WHAT NEEDS TO BE DONE — Render the material below as a numbered list with one line per item, omitting any blank lines.
__________________________________________________
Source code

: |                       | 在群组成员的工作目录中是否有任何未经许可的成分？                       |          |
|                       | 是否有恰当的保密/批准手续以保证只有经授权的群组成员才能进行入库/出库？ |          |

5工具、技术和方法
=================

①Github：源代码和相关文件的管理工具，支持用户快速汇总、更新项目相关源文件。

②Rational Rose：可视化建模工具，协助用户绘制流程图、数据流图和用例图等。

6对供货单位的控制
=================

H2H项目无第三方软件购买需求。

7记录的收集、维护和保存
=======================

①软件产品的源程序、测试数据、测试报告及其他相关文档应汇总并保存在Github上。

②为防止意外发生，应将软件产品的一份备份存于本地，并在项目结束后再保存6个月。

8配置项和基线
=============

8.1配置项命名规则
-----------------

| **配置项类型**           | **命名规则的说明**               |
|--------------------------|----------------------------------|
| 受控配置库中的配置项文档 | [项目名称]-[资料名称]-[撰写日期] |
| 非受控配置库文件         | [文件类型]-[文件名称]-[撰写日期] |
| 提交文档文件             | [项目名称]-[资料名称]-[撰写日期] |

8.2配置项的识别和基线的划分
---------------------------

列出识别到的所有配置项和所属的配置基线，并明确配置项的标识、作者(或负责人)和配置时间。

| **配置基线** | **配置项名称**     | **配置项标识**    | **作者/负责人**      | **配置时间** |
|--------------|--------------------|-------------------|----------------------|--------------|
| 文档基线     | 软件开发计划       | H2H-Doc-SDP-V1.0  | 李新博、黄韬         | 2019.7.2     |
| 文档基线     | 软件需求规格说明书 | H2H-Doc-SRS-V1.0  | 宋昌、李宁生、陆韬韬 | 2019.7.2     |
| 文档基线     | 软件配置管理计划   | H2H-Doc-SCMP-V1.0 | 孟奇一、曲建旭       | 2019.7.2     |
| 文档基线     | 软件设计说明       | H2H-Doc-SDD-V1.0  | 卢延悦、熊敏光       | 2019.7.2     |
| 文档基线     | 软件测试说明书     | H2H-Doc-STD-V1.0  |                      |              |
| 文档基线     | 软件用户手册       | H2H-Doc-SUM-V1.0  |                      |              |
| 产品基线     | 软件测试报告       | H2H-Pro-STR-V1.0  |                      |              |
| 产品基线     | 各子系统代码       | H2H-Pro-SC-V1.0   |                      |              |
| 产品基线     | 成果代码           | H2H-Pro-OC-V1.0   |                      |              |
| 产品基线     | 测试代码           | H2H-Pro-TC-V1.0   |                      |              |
__________________________________________________
RESPONSE FOR THIS EXERCISE —
1. Source code
2. : |                       | 在群组成员的工作目录中是否有任何未经许可的成分？                       |          |
3. |                       | 是否有恰当的保密/批准手续以保证只有经授权的群组成员才能进行入库/出库？ |          |
4. 5工具、技术和方法
5. =================
6. ①Github：源代码和相关文件的管理工具，支持用户快速汇总、更新项目相关源文件。
7. ②Rational Rose：可视化建模工具，协助用户绘制流程图、数据流图和用例图等。
8. 6对供货单位的控制
9. =================
10. H2H项目无第三方软件购买需求。
11. 7记录的收集、维护和保存
12. =======================
13. ①软件产品的源程序、测试数据、测试报告及其他相关文档应汇总并保存在Github上。
14. ②为防止意外发生，应将软件产品的一份备份存于本地，并在项目结束后再保存6个月。
15. 8配置项和基线
16. =============
17. 8.1配置项命名规则
18. -----------------
19. | **配置项类型**           | **命名规则的说明**               |
20. |--------------------------|----------------------------------|
21. | 受控配置库中的配置项文档 | [项目名称]-[资料名称]-[撰写日期] |
22. | 非受控配置库文件         | [文件类型]-[文件名称]-[撰写日期] |
23. | 提交文档文件             | [项目名称]-[资料名称]-[撰写日期] |
24. 8.2配置项的识别和基线的划分
25. ---------------------------
26. 列出识别到的所有配置项和所属的配置基线，并明确配置项的标识、作者(或负责人)和配置时间。
27. | **配置基线** | **配置项名称**     | **配置项标识**    | **作者/负责人**      | **配置时间** |
28. |--------------|--------------------|-------------------|----------------------|--------------|
29. | 文档基线     | 软件开发计划       | H2H-Doc-SDP-V1.0  | 李新博、黄韬         | 2019.7.2     |
30. | 文档基线     | 软件需求规格说明书 | H2H-Doc-SRS-V1.0  | 宋昌、李宁生、陆韬韬 | 2019.7.2     |
31. | 文档基线     | 软件配置管理计划   | H2H-Doc-SCMP-V1.0 | 孟奇一、曲建旭       | 2019.7.2     |
32. | 文档基线     | 软件设计说明       | H2H-Doc-SDD-V1.0  | 卢延悦、熊敏光       | 2019.7.2     |
33. | 文档基线     | 软件测试说明书     | H2H-Doc-STD-V1.0  |                      |              |
34. | 文档基线     | 软件用户手册       | H2H-Doc-SUM-V1.0  |                      |              |
35. | 产品基线     | 软件测试报告       | H2H-Pro-STR-V1.0  |                      |              |
36. | 产品基线     | 各子系统代码       | H2H-Pro-SC-V1.0   |                      |              |
37. | 产品基线     | 成果代码           | H2H-Pro-OC-V1.0   |                      |              |
38. | 产品基线     | 测试代码           | H2H-Pro-TC-V1.0   |                      |              |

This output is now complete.